When Gloria travels to visit her sister in Phoenix, Domingo and Alonso disappear, leaving Nico and Martine alone. Their dynamic shifts from hostility to flirtation, and they begin a brief sexual relationship. For five days they cook together, walk in Prospect Park, and plan Gloria's upcoming surprise birthday party. The day before Gloria's return, Palermo stops by and walks in on Domingo, who has returned, in an intimate moment with Martine. Palermo tells Nico she believes Domingo is Martine's husband, not her brother. The revelation devastates Nico, who keeps his own affair secret.

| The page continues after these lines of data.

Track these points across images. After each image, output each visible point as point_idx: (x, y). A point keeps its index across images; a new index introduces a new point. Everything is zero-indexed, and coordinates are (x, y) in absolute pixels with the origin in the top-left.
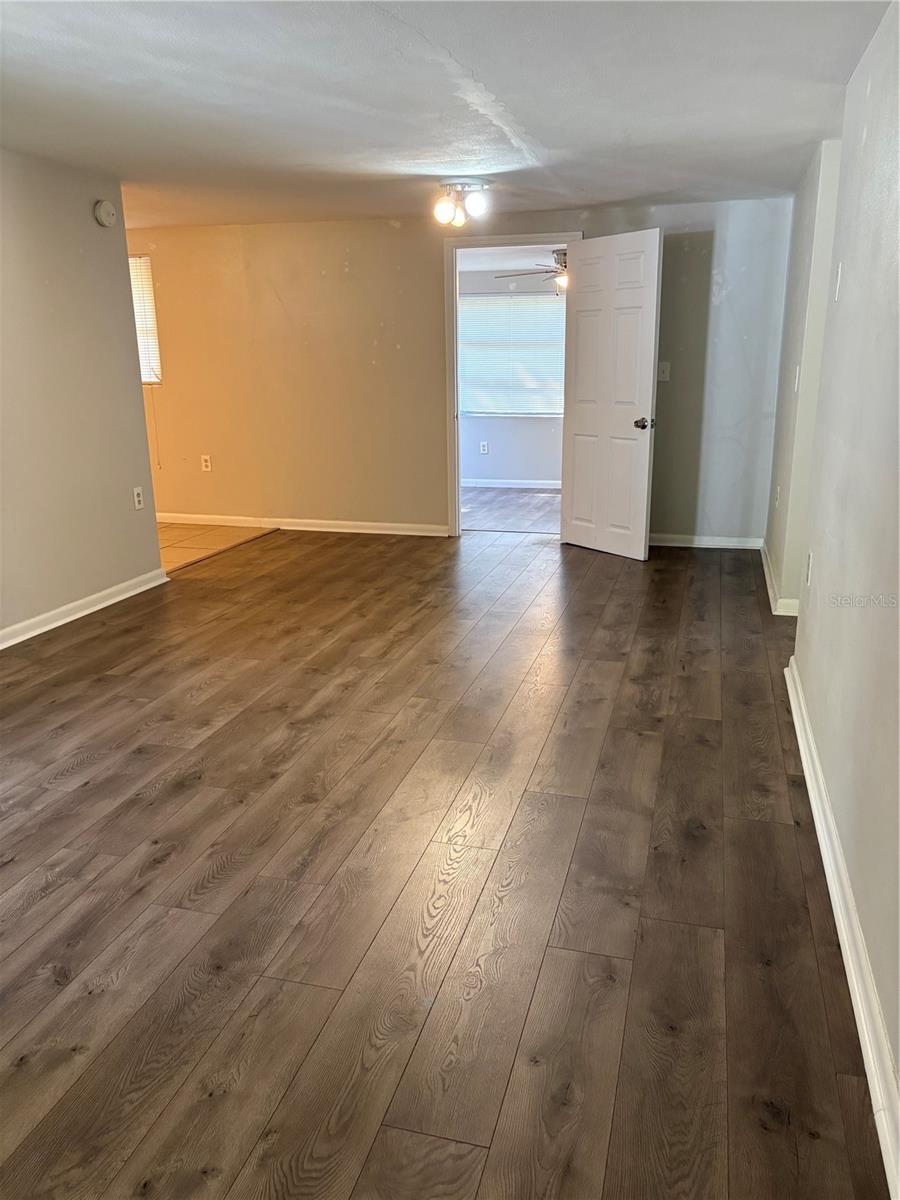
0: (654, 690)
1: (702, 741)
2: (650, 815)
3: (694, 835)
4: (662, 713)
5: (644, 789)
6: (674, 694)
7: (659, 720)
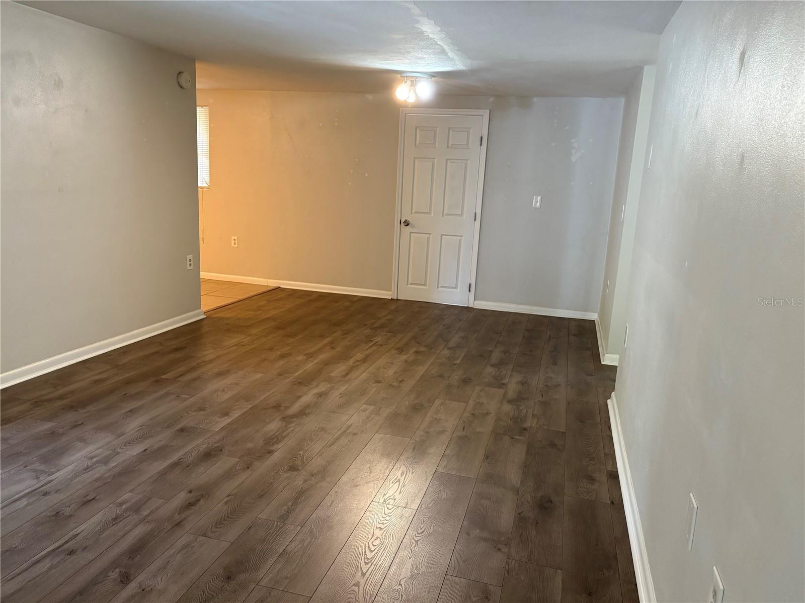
0: (522, 410)
1: (552, 445)
2: (517, 491)
3: (545, 506)
4: (527, 424)
5: (513, 475)
6: (535, 413)
7: (525, 429)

The surprise party goes catastrophically wrong. Domingo brings young men with shaved heads and gang tattoos. They devour the food, terrify the guests, and never leave, commandeering the ground floor and treating Nico and his mother as servants. Gloria calls the police, but Alonso has dressed the men respectably and produced fake lease agreements. The officers advise pursuing eviction through housing court, a process backlogged over a year. Nico changes the locks, but one of the men smashes the front door's antique glass to get back in. Nico privately offers Domingo cash to leave, escalating to his entire remaining $67,000 inheritance, but Domingo refuses. Martine eventually confirms what Palermo discovered: Domingo is her husband, not her brother. She claims she lied out of shame, an explanation Gloria accepts.

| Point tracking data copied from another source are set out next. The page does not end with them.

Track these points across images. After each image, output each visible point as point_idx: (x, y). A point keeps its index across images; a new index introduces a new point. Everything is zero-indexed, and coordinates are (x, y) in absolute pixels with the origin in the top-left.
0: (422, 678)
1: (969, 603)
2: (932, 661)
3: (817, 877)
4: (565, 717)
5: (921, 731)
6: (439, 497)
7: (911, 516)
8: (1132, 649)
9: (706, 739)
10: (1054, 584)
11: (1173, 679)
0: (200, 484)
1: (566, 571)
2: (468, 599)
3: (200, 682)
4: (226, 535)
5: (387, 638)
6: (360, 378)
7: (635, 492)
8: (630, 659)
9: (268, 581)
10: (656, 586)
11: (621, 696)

Carlin organizes a vigilante rescue: six armed men plan to storm the house in ski masks. On the planned day, one of the gang members kicks Vanessa's dog Kumquat across the kitchen, fatally injuring it. Gloria, enraged, screams at the assailant, a provocation Martine identifies as extremely dangerous in gang culture. Before the armed team arrives, Martine calls Nico, her voice flat, saying only that something has happened. When Nico and the group enter the house, the gang is gone. Martine sits in the kitchen, bloodied. Upstairs, they find Gloria dead on the floor, shot in the face, her clothes torn from what Martine describes as an interrupted sexual assault. Martine explains she found a loaded pistol while doing laundry and intervened; during a struggle with Alonso, the gun discharged and struck Gloria. The police accept the account but make no arrests, as the gang members vanish with no real names, photographs, or records to trace them.

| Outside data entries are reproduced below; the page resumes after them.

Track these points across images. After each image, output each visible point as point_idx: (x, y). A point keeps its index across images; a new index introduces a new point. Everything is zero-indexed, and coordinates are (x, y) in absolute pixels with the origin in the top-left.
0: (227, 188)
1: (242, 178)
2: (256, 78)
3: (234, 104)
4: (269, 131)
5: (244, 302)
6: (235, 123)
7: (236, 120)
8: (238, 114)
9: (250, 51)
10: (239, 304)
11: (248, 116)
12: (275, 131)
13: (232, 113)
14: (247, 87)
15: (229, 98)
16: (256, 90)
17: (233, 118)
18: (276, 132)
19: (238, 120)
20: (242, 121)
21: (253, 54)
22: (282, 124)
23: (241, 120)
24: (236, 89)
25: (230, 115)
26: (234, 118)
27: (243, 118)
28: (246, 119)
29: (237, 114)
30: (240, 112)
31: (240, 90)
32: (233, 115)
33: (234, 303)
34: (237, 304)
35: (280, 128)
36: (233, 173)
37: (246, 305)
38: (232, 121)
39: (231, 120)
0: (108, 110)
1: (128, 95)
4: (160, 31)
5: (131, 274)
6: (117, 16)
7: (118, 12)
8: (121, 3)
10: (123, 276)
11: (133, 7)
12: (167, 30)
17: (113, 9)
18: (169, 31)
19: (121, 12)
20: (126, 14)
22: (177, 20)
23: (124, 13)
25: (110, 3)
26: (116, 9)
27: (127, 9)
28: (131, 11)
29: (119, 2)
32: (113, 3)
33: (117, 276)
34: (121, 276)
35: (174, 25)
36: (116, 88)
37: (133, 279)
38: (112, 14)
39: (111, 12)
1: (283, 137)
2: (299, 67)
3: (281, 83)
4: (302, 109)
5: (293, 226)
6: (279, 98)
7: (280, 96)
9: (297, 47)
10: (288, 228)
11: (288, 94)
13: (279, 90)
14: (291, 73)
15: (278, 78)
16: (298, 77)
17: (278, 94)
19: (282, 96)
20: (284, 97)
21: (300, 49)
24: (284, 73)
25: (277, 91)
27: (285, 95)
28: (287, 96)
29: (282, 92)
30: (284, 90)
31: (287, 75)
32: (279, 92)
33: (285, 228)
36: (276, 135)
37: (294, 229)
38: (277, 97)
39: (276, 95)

At the reading of the will, Nico receives a letter from his mother dated weeks before her death. She has left the house and all its furnishings to Martine, suggesting Martine turn it into a halfway house for migrants. The letter chastises Nico for five years of inertia and describes Gloria as his enabler. Both sisters are stunned and angry. Nico notes that his mother mentioned in May she had done something rash and intended to reverse it, but she died before doing so. Martine performs what Nico considers a flawless display of shock upon learning of the bequest. He lays out his darkest theory to his sisters: Martine may have known about the will through access to Gloria's email, and the entire chain of events may have been orchestrated. His sisters dismiss the theory. Nico acknowledges he has no evidence, only "a different story that fit the same facts" (287).

Following his disinheritance, Nico enrolls in an electrician apprenticeship, moves into a shared apartment in Clinton Hill, and begins building an independent life. Both sisters quietly sever ties with Martine. Months later, walking through Ditmas Park, Nico passes the old family home. Domingo mows the lawn. Martine's children play in the backyard. Martine takes laundry off the clothesline, visibly pregnant, possibly with Nico's child. The novel closes: "Whatever the real story was, they had their better life. Nico had his" (289).